Freizügige Fotos – Keine Kontrolle über Bilder und Videos

Jugendliche unterschätzen häufig Konsequenzen

Fotos, die einmal öffentlich in das Internet geladen sind, werden dort in der Regel für immer abrufbar sein. Insbesondere Jugendliche sind sich dessen oft nicht bewusst oder ihnen sind die möglichen Konsequenzen nicht klar. Rund 14 Prozent der Teenager zwischen 15 und 17 Jahren verbreiten besonders freizügige Fotos in sozialen Netzwerken. Einige verwenden dort relativ offene Einstellungen und haben einen hohen Anteil an ihnen im realen Leben nahezu unbekannten Kontakten. Aber auch Dritte stellen eventuell schädigende Fotos online. Immerhin 39 Prozent der Befragten halten es für richtig, Inhalte anderer in das Internet hochzuladen, ohne die Betroffenen zuvor zu fragen. Das ist einer Studie der Landesanstalt für Medien NRW (LfM) zum Thema „Digitale Privatsphäre: Heranwachsende und Datenschutz auf Sozialen Netzwerkplattformen„ zu entnehmen.

Diese Fotos können nicht nur von Nutzern aus dem engen Freundeskreis betrachtet werden, sondern sind auch späteren Arbeitgebern oder unangenehmen Mitmenschen zugängig. Die britische Internet Watch Foundation (IWF) machte einen Test. Die Forscher fanden innerhalb von 48 Stunden insgesamt 12.224 selbst aufgenommen, erotische Bilder und Videos von jungen Internetnutzern auf 68 seriösen Internetseiten. Davon wurden 88 Prozent, also 10.776 Bilder und Filme, von der Original-Quelle kopiert und auf anderen Webseiten, wie Erotikangeboten, publiziert.
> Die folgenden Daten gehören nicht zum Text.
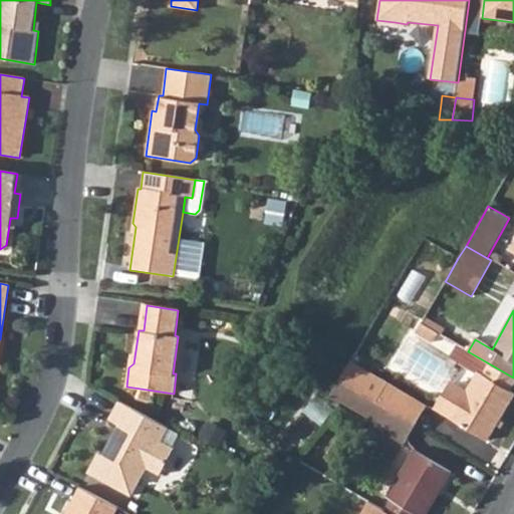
[(450,419),(487,441),(513,395),(513,394),(510,392),(513,383),(513,377),(468,351),(467,350),(458,364),(476,374),(465,393),(450,419)]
Den jungen Menschen müsse klar gemacht werden, dass ein Bild, das einmal online gegangen sei, niemals wieder entfernt werden könne, mahnen die Forscher. Wurde es erst einmal auf eine andere Webseite kopiert, würde es auch nicht mehr ausreichen, das Profilbild in dem sozialen Netzwerk zu entfernen. Für manchen Betroffenen wurde ein solches Foto schon zu einer lebenslangen Belastung.